С другой стороны, если изъять только эту, первую часть, представляющую собой ничто иное как ключ ко всем остальным, вся пьеса приобретает совершенно иной смысл. Она превращается в ноктюрн, местами - потешный и немного тяжеловесный, местами - ажурный и лёгкий, и весь целиком будто сотканый из света. При том, смею надеяться, весьма искусно написанный.

Уверен, что Вы поймёте меня, и не станете сетовать на то, что ваш сын отказался от возможности, превышающей все мыслимые силы и потенции музыканта.

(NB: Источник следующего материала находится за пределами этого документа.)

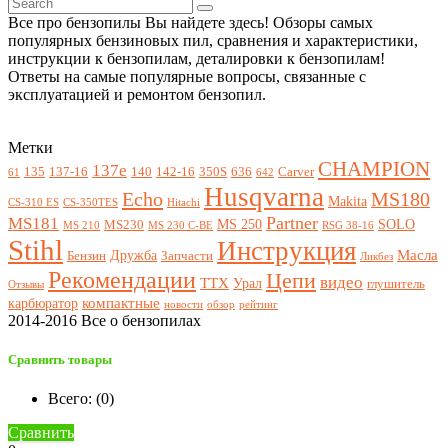
Все про бензопилы Вы найдете здесь! Обзоры самых
популярных бензиновых пил, сравнения и характеристики,
инструкции к бензопилам, деталировки к бензопилам!
Ответы на самые популярные вопросы, связанные с
эксплуатацией и ремонтом бензопил.
Метки
CHAMPION
137e
135
137-16
140
142-16
350S
636
Carver
61
642
Husqvarna
Echo
MS180
Makita
CS-310 ES
CS-350TES
Hitachi
Partner
MS181
MS 250
SOLO
MS230
MS 210
MS 230 C-BE
RSG 38-16
Stihl
Инструкция
Масла
Дружба
Бензин
Запчасти
Ликбез
Рекомендации
Цепи
видео
ТТХ
Урал
глушитель
Отзывы
компактные
карбюратор
новости
обзор
рейтинг
2014-2016 Все о бензопилах
Сравнить товары
Всего: (
0
)
Сравнить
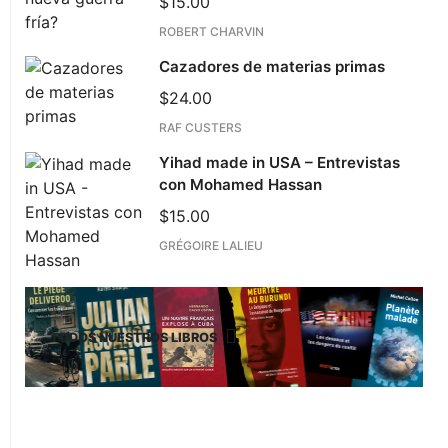
$
15.00
ROBERT CHARVIN
Cazadores de materias primas
$
24.00
RAF CUSTERS
Yihad made in USA – Entrevistas
con Mohamed Hassan
$
15.00
GRÉGOIRE LALIEU
TODOS NUESTROS LIBROS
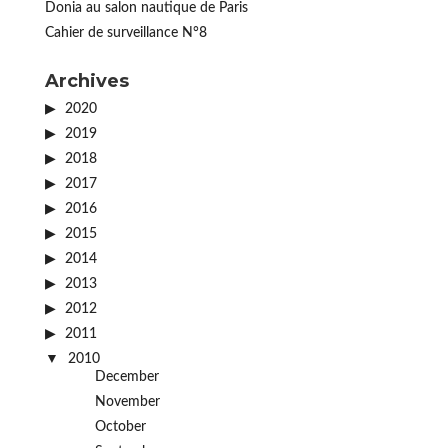
Donia au salon nautique de Paris
Cahier de surveillance N°8
Archives
2020
2019
2018
2017
2016
2015
2014
2013
2012
2011
2010
December
November
October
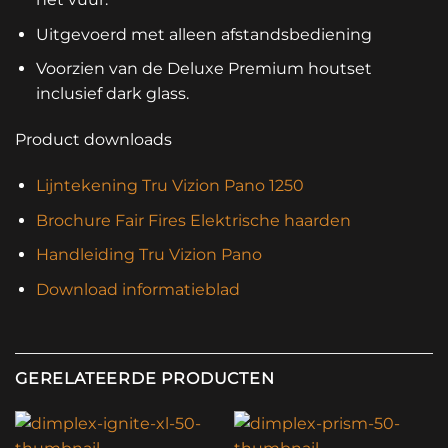
Uitgevoerd met alleen afstandsbediening
Voorzien van de Deluxe Premium houtset
inclusief dark glass.
Product downloads
Lijntekening Tru Vizion Pano 1250
Brochure Fair Fires Elektrische haarden
Handleiding Tru Vizion Pano
Download informatieblad
GERELATEERDE PRODUCTEN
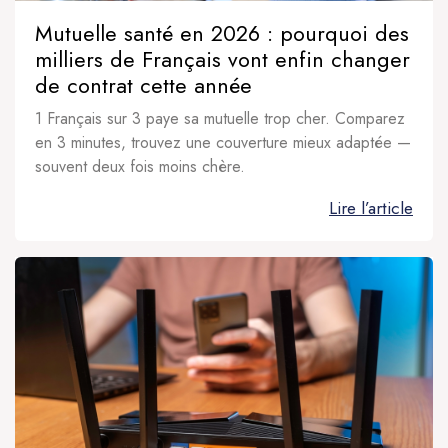
Mutuelle santé en 2026 : pourquoi des
milliers de Français vont enfin changer
de contrat cette année
1 Français sur 3 paye sa mutuelle trop cher. Comparez
en 3 minutes, trouvez une couverture mieux adaptée —
souvent deux fois moins chère.
Lire l’article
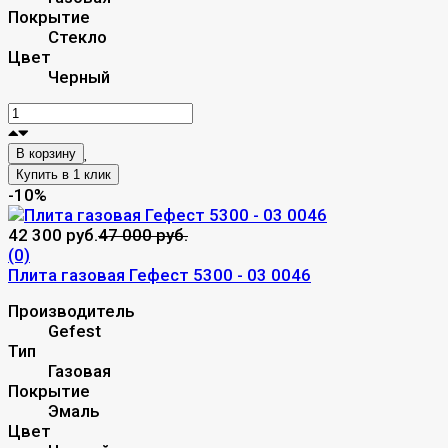
Покрытие
Стекло
Цвет
Черный
В корзину
-10%
42 300 руб.
47 000 руб.
(0)
Плита газовая Гефест 5300 - 03 0046
Производитель
Gefest
Тип
Газовая
Покрытие
Эмаль
Цвет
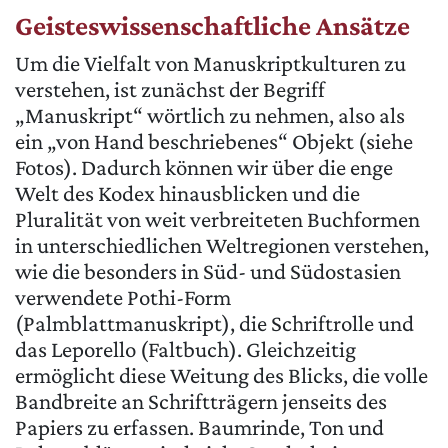
Geisteswissenschaftliche Ansätze
Um die Vielfalt von Manuskriptkulturen zu
verstehen, ist zunächst der Begriff
„Manuskript“ wörtlich zu nehmen, also als
ein „von Hand beschriebenes“ Objekt (siehe
Fotos). Dadurch können wir über die enge
Welt des Kodex hinausblicken und die
Pluralität von weit verbreiteten Buchformen
in unterschiedlichen Weltregionen verstehen,
wie die besonders in Süd- und Südostasien
verwendete Pothi-Form
(Palmblattmanuskript), die Schriftrolle und
das Leporello (Faltbuch). Gleichzeitig
ermöglicht diese Weitung des Blicks, die volle
Bandbreite an Schriftträgern jenseits des
Papiers zu erfassen. Baumrinde, Ton und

Я думаю, что этот отказ сам по себе - явление силы, но - силы человека, который хочет прожить свою жизнь и умереть по-человечески, и, если так будет угодно Создателю, однажды воскреснуть. Я уже писал Вам однажды, что образ смерти для меня не только не заключает ничего пугающего, но, напротив, даёт немало успокоения и утешения! И я благодарю Бога за то, что он мне даровал счастье (Вы меня понимаете) понять смерть как источник нашего подлинного блаженства.

1000 раз целую Вам руки и остаюсь Ваш преданный сын

В.А.Моцарт

P.S.: Боюсь, мне придётся сжечь это письмо (как и все предыдущие) - иного способа отправить его Вам я не знаю, да и не стану хранить его у себя. Если Констанца узнает, что я пишу Вам спустя полтора месяца после Вашей кончины, она огорчится. А я не хотел бы её огорчать, Вы же знаете как я люблю мою чудесную жёнушку.